[Start of Provided passage]

For augmentation of the training sample data, the following parameters are set in the ImageDataGenerator:

– rescale: data scaling factor, divides the values of all image pixels by 255;

rotation_range: values for randomly rotating the image by a given number of degrees;

– width_shift_range: sets a random shift in width;

– height_shift_range: sets a random shift in height;

– zoom_range: sets the range for random image scaling;

– shear_range: sets the range of shift of the image pixels;

– horizontal_flip: reverses the image horizontally; from left to right;

fill_mode: when ‘nearest’ fills points outside the input images framework according to the pattern: aaaaaaaa | abcd | dddddddd.

When training a neural network, it is not always possible to achieve the desired accuracy, since it requires a very fine selection of hyperparameters for each type of task. To simplify the process of matching hyperparameters, the Keras Tuner optimization library can be used. This library allows to optimize a set of network hyperparameters in an automatic mode. At the end of the tests, it provides a report on the most effective obtained models with the selected parameters.

[End of Provided passage]
[Start of Records provided]

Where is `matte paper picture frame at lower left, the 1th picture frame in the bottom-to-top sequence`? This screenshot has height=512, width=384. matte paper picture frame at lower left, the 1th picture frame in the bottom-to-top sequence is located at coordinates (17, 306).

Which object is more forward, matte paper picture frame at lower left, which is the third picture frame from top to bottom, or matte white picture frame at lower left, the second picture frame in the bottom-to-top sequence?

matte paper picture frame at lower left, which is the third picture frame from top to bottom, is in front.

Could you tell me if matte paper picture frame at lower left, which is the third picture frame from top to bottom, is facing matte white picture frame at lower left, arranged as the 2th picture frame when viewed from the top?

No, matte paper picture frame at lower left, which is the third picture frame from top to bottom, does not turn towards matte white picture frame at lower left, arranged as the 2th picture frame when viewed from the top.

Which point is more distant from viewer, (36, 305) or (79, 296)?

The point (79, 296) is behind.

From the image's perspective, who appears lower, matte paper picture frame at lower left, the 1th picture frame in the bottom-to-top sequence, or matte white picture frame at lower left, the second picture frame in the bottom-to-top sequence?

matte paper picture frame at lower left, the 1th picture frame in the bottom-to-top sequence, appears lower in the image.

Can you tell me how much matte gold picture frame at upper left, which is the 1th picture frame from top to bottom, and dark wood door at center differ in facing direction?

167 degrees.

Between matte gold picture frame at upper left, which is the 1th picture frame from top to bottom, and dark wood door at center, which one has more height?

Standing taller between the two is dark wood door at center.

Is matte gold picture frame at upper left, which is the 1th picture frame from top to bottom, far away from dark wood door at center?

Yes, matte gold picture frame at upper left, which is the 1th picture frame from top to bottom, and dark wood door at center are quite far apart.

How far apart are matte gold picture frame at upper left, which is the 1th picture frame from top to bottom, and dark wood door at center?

[End of Records provided]

Tasks to perform:
• a. According to the passage on image augmentation and hyperparameter tuning, why can the Keras Tuner library be used when training a neural network? Answer in one to three sentences.
• b. Answer the following questions using the passage on image augmentation and hyperparameter tuning:
(i) By what value does the rescale parameter divide all image pixel values?
(ii) In which direction does the horizontal_flip parameter reverse the image?
(iii) What does the Keras Tuner library provide at the end of the tests?
• c. Reproduce everything in the passage on image augmentation and hyperparameter tuning from "When training a" down to "the selected parameters.".

Solved tasks:
• a. The desired accuracy is not always reached because it requires a very fine selection of hyperparameters for each type of task. The Keras Tuner library simplifies this matching by optimizing a set of network hyperparameters automatically, and at the end of the tests it reports the most effective models obtained with the selected parameters.

• b.
(i) 255.
(ii) Horizontally, from left to right.
(iii) A report on the most effective models obtained, with the selected parameters.

• c.
When training a neural network, it is not always possible to achieve the desired accuracy, since it requires a very fine selection of hyperparameters for each type of task. To simplify the process of matching hyperparameters, the Keras Tuner optimization library can be used. This library allows to optimize a set of network hyperparameters in an automatic mode. At the end of the tests, it provides a report on the most effective obtained models with the selected parameters.